What Do Apes Eat? A Look at Their Diets and Foraging

The great apes (gorillas, chimpanzees, bonobos, and orangutans) exhibit remarkable diversity in their feeding habits across Africa and Southeast Asia. Their diets are highly specialized and directly influenced by the availability of food in their specific forest habitats. These large primates are selective eaters, constantly making foraging decisions to meet their high caloric needs. The mix of fruits, leaves, and animal matter consumed by each species reflects a sophisticated adaptation to its ecological niche. Understanding ape diets provides insight into their behavior, social structures, and importance to forest ecosystems.

The Major Dietary Groups

Gorillas are primarily folivores, meaning their diet is dominated by vegetation, relying on leaves, pith, and tough stems. This plant material is low in nutritional density, forcing an adult male gorilla to consume more than 18 kilograms (40 pounds) of vegetation daily. Mountain gorillas rely on leaves and shoots for up to 85% of their intake, as fruit is scarce in their high-altitude habitats. Western lowland gorillas, living in fruit-rich environments, incorporate fruit into up to 67% of their diet when seasonally abundant.

Chimpanzees and bonobos (Pan species) are omnivores with a strong preference for fruit. Ripe fruit makes up between 70% and 93% of their diet when available, supplemented by a wide array of other foods. These include seeds, nuts, tree bark, and insects such as termites and ants. Chimpanzees are known for actively hunting small mammals, including bush pigs and red colobus monkeys, which provides a significant source of protein.

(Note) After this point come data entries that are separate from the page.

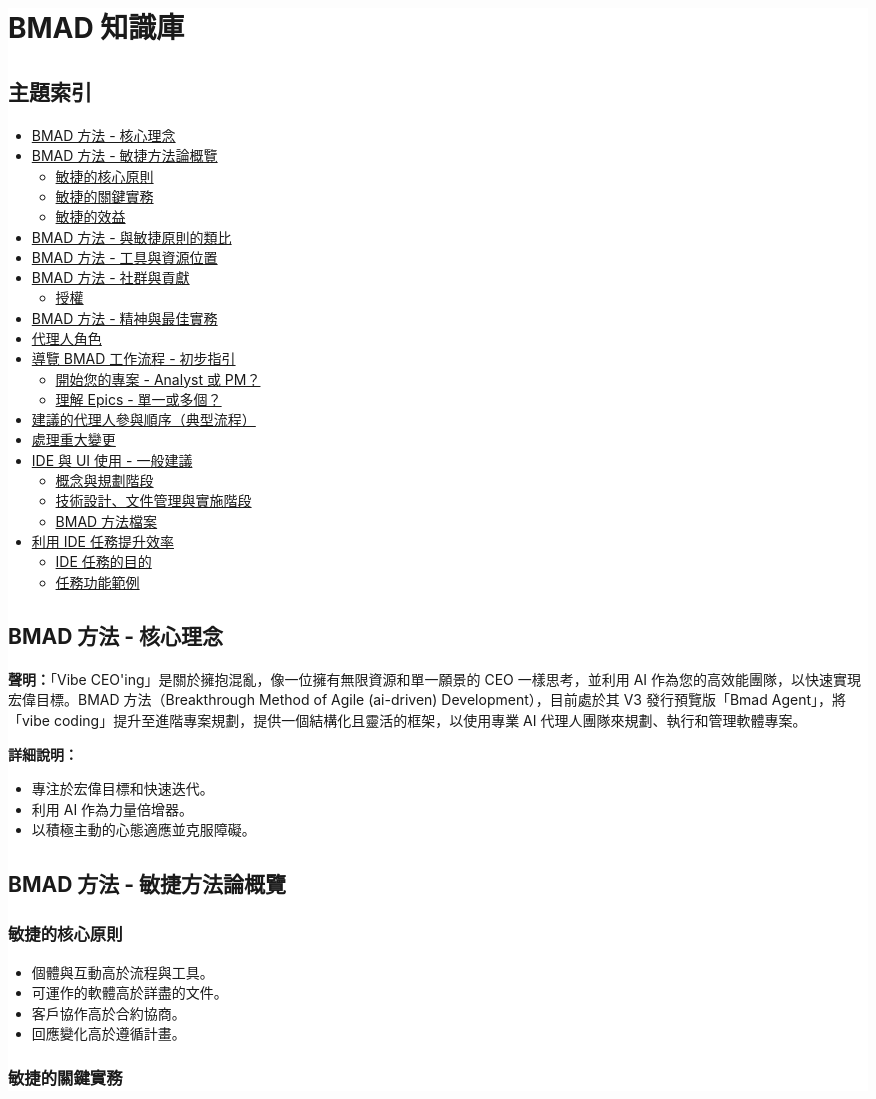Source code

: # BMAD 知識庫

## 主題索引

- [BMAD 方法 - 核心理念](#bmad-method---core-philosophy)
- [BMAD 方法 - 敏捷方法論概覽](#bmad-method---agile-methodologies-overview)
  - [敏捷的核心原則](#core-principles-of-agile)
  - [敏捷的關鍵實務](#key-practices-in-agile)
  - [敏捷的效益](#benefits-of-agile)
- [BMAD 方法 - 與敏捷原則的類比](#bmad-method---analogies-with-agile-principles)
- [BMAD 方法 - 工具與資源位置](#bmad-method---tooling-and-resource-locations)
- [BMAD 方法 - 社群與貢獻](#bmad-method---community-and-contributions)
  - [授權](#licensing)
- [BMAD 方法 - 精神與最佳實務](#bmad-method---ethos--best-practices)
- [代理人角色](#agent-roles)
- [導覽 BMAD 工作流程 - 初步指引](#navigating-the-bmad-workflow---initial-guidance)
  - [開始您的專案 - Analyst 或 PM？](#starting-your-project---analyst-or-pm)
  - [理解 Epics - 單一或多個？](#understanding-epics---single-or-multiple)
- [建議的代理人參與順序（典型流程）](#suggested-order-of-agent-engagement-typical-flow)
- [處理重大變更](#handling-major-changes)
- [IDE 與 UI 使用 - 一般建議](#ide-vs-ui-usage---general-recommendations)
  - [概念與規劃階段](#conceptual-and-planning-phases)
  - [技術設計、文件管理與實施階段](#technical-design-documentation-management--implementation-phases)
  - [BMAD 方法檔案](#bmad-method-files)
- [利用 IDE 任務提升效率](#leveraging-ide-tasks-for-efficiency)
  - [IDE 任務的目的](#purpose-of-ide-tasks)
  - [任務功能範例](#examples-of-task-functionality)

## BMAD 方法 - 核心理念

**聲明：**「Vibe CEO'ing」是關於擁抱混亂，像一位擁有無限資源和單一願景的 CEO 一樣思考，並利用 AI 作為您的高效能團隊，以快速實現宏偉目標。BMAD 方法（Breakthrough Method of Agile (ai-driven) Development），目前處於其 V3 發行預覽版「Bmad Agent」，將「vibe coding」提升至進階專案規劃，提供一個結構化且靈活的框架，以使用專業 AI 代理人團隊來規劃、執行和管理軟體專案。

**詳細說明：**

- 專注於宏偉目標和快速迭代。
- 利用 AI 作為力量倍增器。
- 以積極主動的心態適應並克服障礙。

## BMAD 方法 - 敏捷方法論概覽

### 敏捷的核心原則

- 個體與互動高於流程與工具。
- 可運作的軟體高於詳盡的文件。
- 客戶協作高於合約協商。
- 回應變化高於遵循計畫。

### 敏捷的關鍵實務
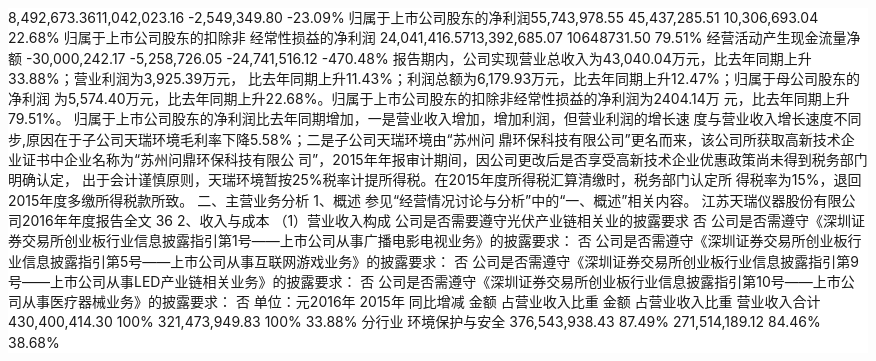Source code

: 8,492,673.3611,042,023.16
-2,549,349.80
-23.09%
归属于上市公司股东的净利润55,743,978.55
45,437,285.51
10,306,693.04
22.68%
归属于上市公司股东的扣除非
经常性损益的净利润
24,041,416.5713,392,685.07
10648731.50
79.51%
经营活动产生现金流量净额
-30,000,242.17
-5,258,726.05
-24,741,516.12
-470.48%
报告期内，公司实现营业总收入为43,040.04万元，比去年同期上升33.88%；营业利润为3,925.39万元，
比去年同期上升11.43%；利润总额为6,179.93万元，比去年同期上升12.47%；归属于母公司股东的净利润
为5,574.40万元，比去年同期上升22.68%。归属于上市公司股东的扣除非经常性损益的净利润为2404.14万
元，比去年同期上升79.51%。
归属于上市公司股东的净利润比去年同期增加，一是营业收入增加，增加利润，但营业利润的增长速
度与营业收入增长速度不同步,原因在于子公司天瑞环境毛利率下降5.58%；二是子公司天瑞环境由“苏州问
鼎环保科技有限公司”更名而来，该公司所获取高新技术企业证书中企业名称为“苏州问鼎环保科技有限公
司”，2015年年报审计期间，因公司更改后是否享受高新技术企业优惠政策尚未得到税务部门明确认定，
出于会计谨慎原则，天瑞环境暂按25%税率计提所得税。在2015年度所得税汇算清缴时，税务部门认定所
得税率为15%，退回2015年度多缴所得税款所致。
二、主营业务分析
1、概述
参见“经营情况讨论与分析”中的“一、概述”相关内容。
江苏天瑞仪器股份有限公司2016年年度报告全文
36
2、收入与成本
（1）营业收入构成
公司是否需要遵守光伏产业链相关业的披露要求
否
公司是否需遵守《深圳证券交易所创业板行业信息披露指引第1号——上市公司从事广播电影电视业务》的披露要求：
否
公司是否需遵守《深圳证券交易所创业板行业信息披露指引第5号——上市公司从事互联网游戏业务》的披露要求：
否
公司是否需遵守《深圳证券交易所创业板行业信息披露指引第9号——上市公司从事LED产业链相关业务》的披露要求：
否
公司是否需遵守《深圳证券交易所创业板行业信息披露指引第10号——上市公司从事医疗器械业务》的披露要求：
否
单位：元2016年
2015年
同比增减
金额
占营业收入比重
金额
占营业收入比重
营业收入合计
430,400,414.30
100%
321,473,949.83
100%
33.88%
分行业
环境保护与安全
376,543,938.43
87.49%
271,514,189.12
84.46%
38.68%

Orangutans are the most solitary apes and are predominantly frugivores, relying heavily on fruit (60% to 90% of their diet). When fruit is scarce, they turn to other resources to survive periods of low availability. These fallback foods include:

  • Young leaves
  • Flowers
  • Honey
  • Bird eggs
  • The cambium layer found beneath tree bark

Orangutans consume parts of up to 2,000 different plant species, demonstrating extensive knowledge of their forest food sources.

Foraging Strategies and Tool Use

The methods apes use to acquire food demonstrate complex cognitive abilities, particularly among chimpanzees. Chimpanzees in certain communities are famous for “termite fishing,” a learned behavior where they select a flexible herb stem, strip the leaves, and fray one end to create a brush-tipped tool. This probe is inserted into a termite mound to extract the insects, increasing the yield of this protein-rich snack. Other populations use heavy stones as hammers and anvils to crack open tough nuts, such as oil palm or panda nuts, a technique requiring coordination.

Chimpanzees also engage in complex cooperative hunting, especially for arboreal prey like red colobus monkeys. Groups of males coordinate their movements, taking on roles such as “chasers” to drive the monkey and “blockers” to cut off escape routes in the canopy. The success of these hunts is signaled by a specific “hunting bark” vocalization, which recruits more group members and coordinates the chase.

Gorillas, while not known for manufacturing tools, use immense physical strength and dexterity in their foraging. To access the nutrient-rich pith (soft inner core) of tough plants like bamboo or banana trees, a gorilla shreds and peels back the hard outer layers. They are highly selective foragers, using agile lips and hands to consume only a specific, palatable part of a plant, such as the stalk or the root epithelium, while discarding the rest.

Nutritional Requirements and Ecological Impact

Apes must consume vast quantities of food to fuel their large body masses, and their dietary strategies meet specific nutritional needs, particularly for protein. Gorillas achieve their protein requirements by consuming a massive bulk of leaves and stems, which contain substantial protein despite low caloric density. Their specialized digestive tract, featuring an enlarged hindgut, allows for the fermentation of this high-fiber plant matter, efficiently extracting nutrients.

Chimpanzees meet their protein and caloric needs through a mixed diet, with meat and insects providing nutrient-dense supplements to their primarily fruit-based intake. Their plant-based diet, like that of gorillas, is extremely high in fiber; neutral detergent fiber (NDF) levels in wild ape diets typically exceed 20%. This high-fiber intake is important for gut health and function across all ape species.

Apes function in maintaining the health and diversity of their forest ecosystems through seed dispersal, a process known as endozoochory. By consuming large quantities of fruit, they ingest the seeds, which then pass through their digestive tracts undamaged. Because apes have large home ranges, they transport these viable seeds over long distances in their feces. Studies show that for some tree species, like Dacryodes normandii, seeds passed through a gorilla’s gut show a high germination success rate, establishing apes as “gardeners” of the forest.